RECORDS TO PROCESS
____

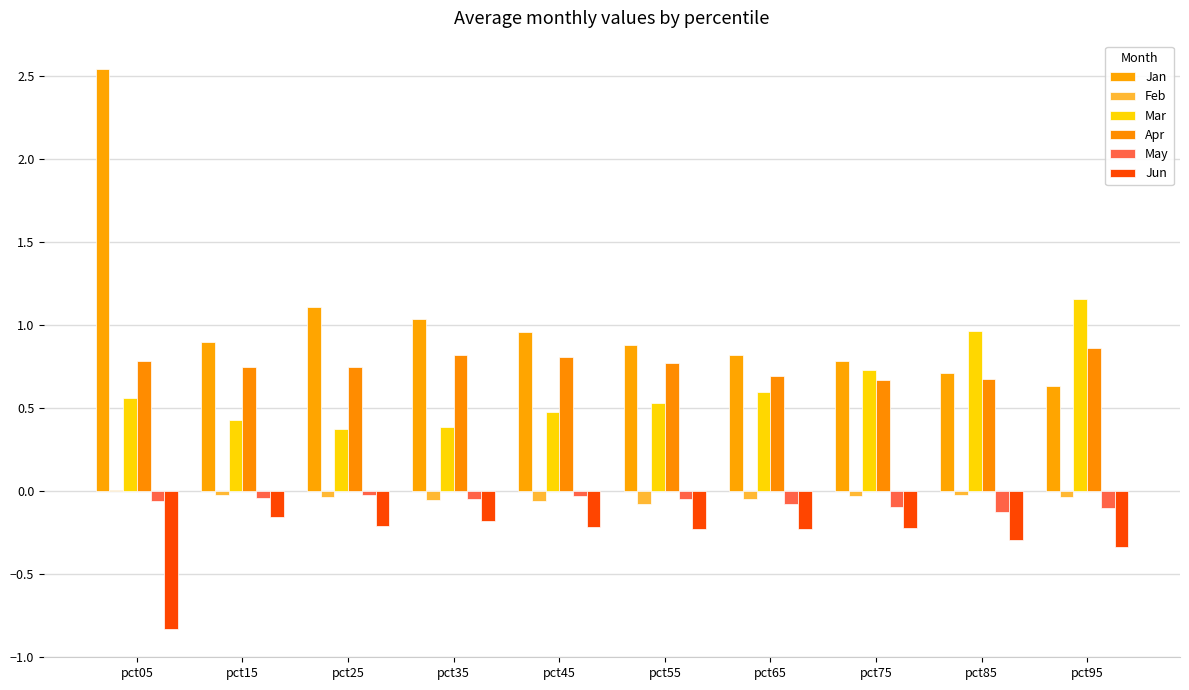

What is the minimum value for Feb?

-0.1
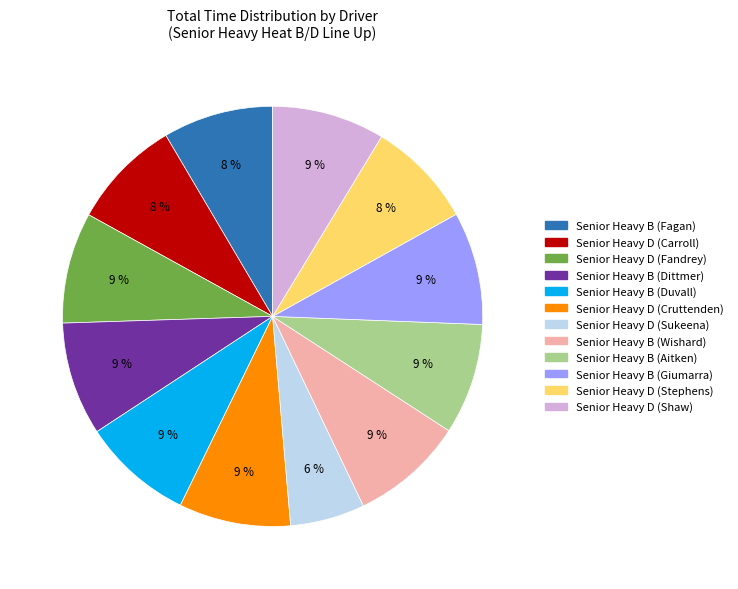

What is the ratio of the value at Senior Heavy D (Shaw) to the value at Senior Heavy B (Giumarra)?

1.0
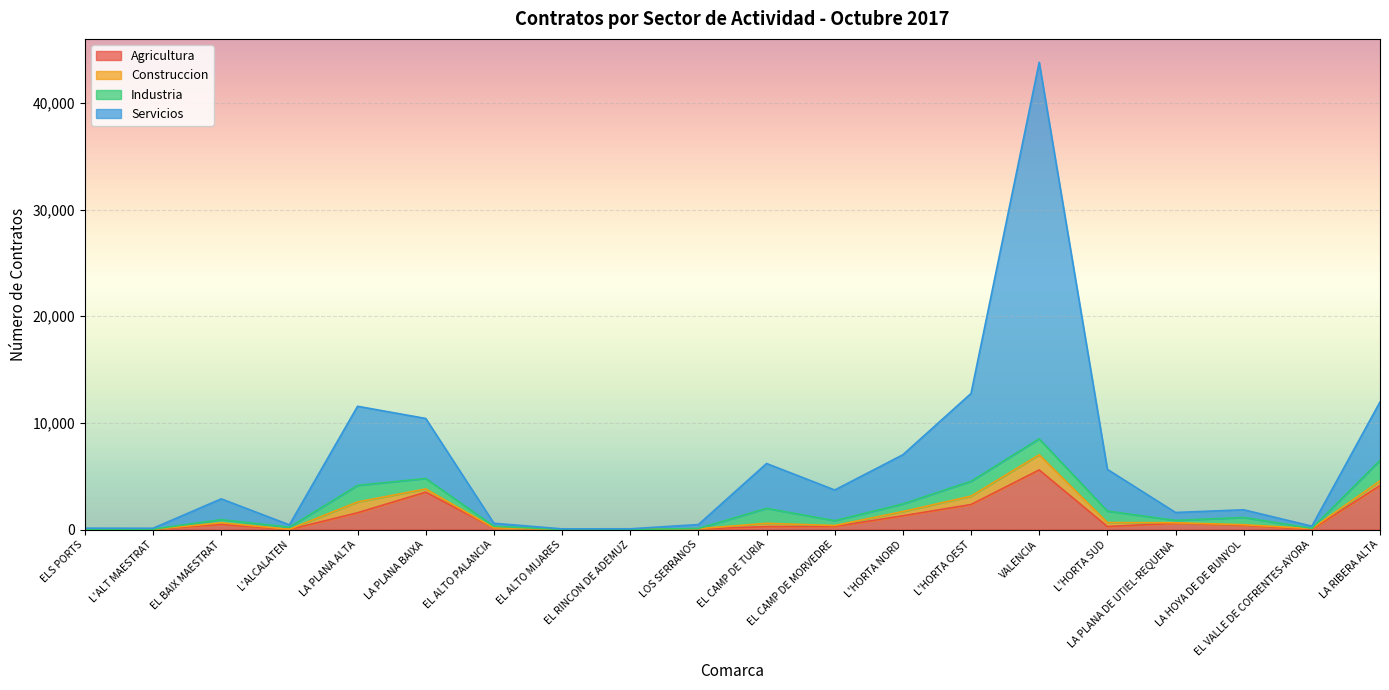

Rank the categories by Agricultura value from highest to lowest.

VALENCIA, LA RIBERA ALTA, LA PLANA BAIXA, L'HORTA OEST, LA PLANA ALTA, L'HORTA NORD, LA PLANA DE UTIEL-REQUENA, EL BAIX MAESTRAT, LA HOYA DE DE BUNYOL, EL CAMP DE MORVEDRE, L'HORTA SUD, EL CAMP DE TURIA, EL ALTO PALANCIA, LOS SERRANOS, L'ALT MAESTRAT, EL VALLE DE COFRENTES-AYORA, EL ALTO MIJARES, ELS PORTS, EL RINCON DE ADEMUZ, L'ALCALATEN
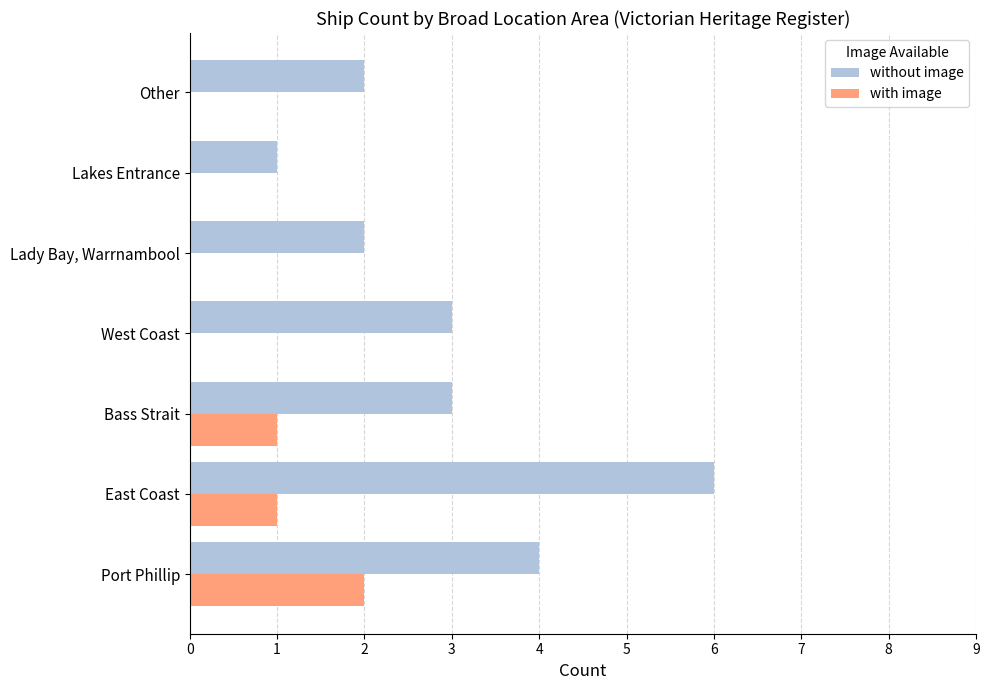

At which category does the chart reach its peak across all series?

East Coast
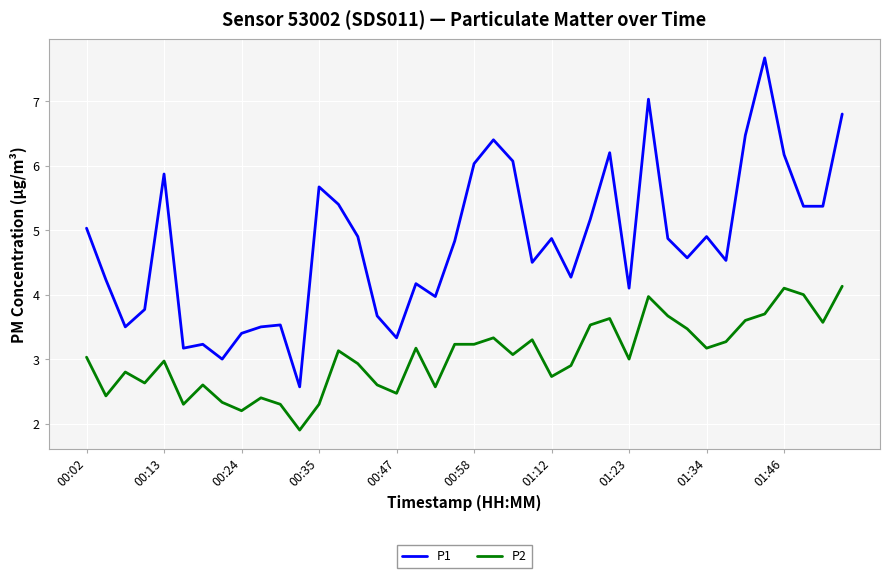

True or false: P1 has more than 1 points higher than both neighbors.

True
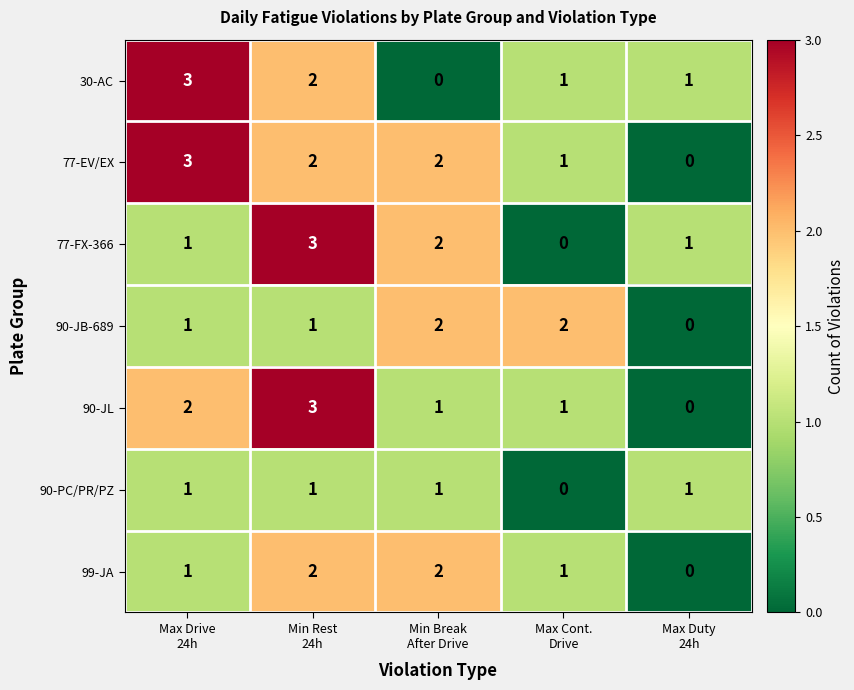

How many 99-JA values are between 1 and 2?

4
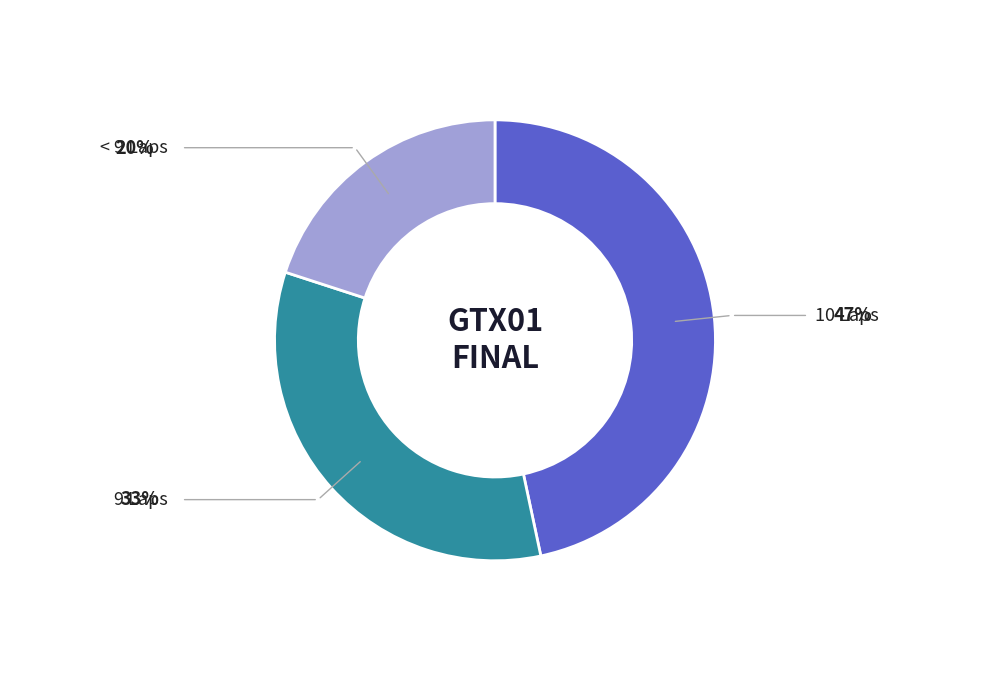

Is there a majority slice in this chart?

No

____

WORK REQUIRED
Count the lines in the items above that contain the word "What", and give only that number.

RESPONSE BOX
2